Para mim, um exemplo onde se nota a cristalização da nossa cultura de "sexualidade" e "discursificação" é na produção obsessiva de discurso sobre pontos erógenos. Que continua na discussão sobre, por exemplo, o ponto G. Sobre se existe, não existe. Tudo isto, sempre, como discurso, "conversa", "tema", algo "académico", "conselhos". Ao ponto de de discutir que pressão coloca falar-se spobre algo que assume contornos de mito, que novas expectativas coloca sobre a mulher, o casal, a "relação sexual", o "prazer", o "sexo". E entretanto dizendo a frase sacramental da sexualidade ocidental, o enorme paradoxo:

"O maior ponto erógeno é o cérebro".

A contrastar a esta imprecisão obsessiva do discurso da "scientia sexualis" ocidental, a ars erotica oriental tem uma imprecisão serena, que é notória por exemplo no kama sutra. As posições sexuais sugeridas em ilustraçoes antigas. A irrealidade que por vezes assumem, são uma delícia. Não interessa nenhuma noção de rigor anatómico. Estimulam a imaginação. Existe uma ideia de arte erótica, que serve como forma de estimular a líbido. E é isso que se procura fazer, de forma prática e directa: estimular quem vai ter sexo. Numa analogia, se houvesse um conselho como, existe um ponto (chamemos-lhe o ponto da manga, já que por exemplo os genitais são por vezes comparados a frutos) que é bom estimular, não é dado como sexologia. Como um conselho médico, de anatomia. É dado como um conselho de um guru do prazer.
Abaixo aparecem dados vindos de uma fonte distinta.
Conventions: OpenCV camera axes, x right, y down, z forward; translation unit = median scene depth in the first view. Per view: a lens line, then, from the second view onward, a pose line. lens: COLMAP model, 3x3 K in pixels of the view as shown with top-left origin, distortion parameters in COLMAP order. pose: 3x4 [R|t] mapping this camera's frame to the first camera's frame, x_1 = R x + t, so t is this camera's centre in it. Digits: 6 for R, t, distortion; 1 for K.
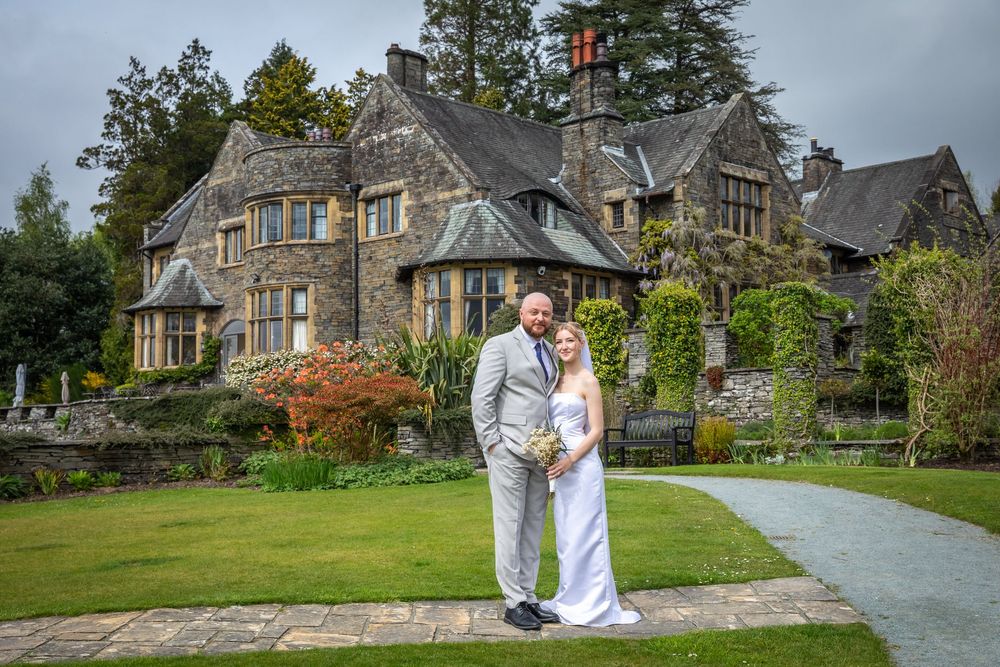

E ao ser lido, já é lido com prazer. O próprio texto já se aproxima do erótico. A ideia de ficar ansioso por ler o kama sutra ou por receber conselhos para o prazer não faz sentido.

O Zizek diz que hoje ao contrário do que acontecia no tempo de Freud, os psicanalistas dizem aos seus pacientes que são livres de dizerem que não têm prazer. Que se não são felizes, que se não estão a ter prazer a toda a hora, isso é normal, e podem expressá-lo livremente. Porque existe uma pressão enorme para o gozo.

Tempos estranhos.

As traduções da Relógio d' Água são excelentes.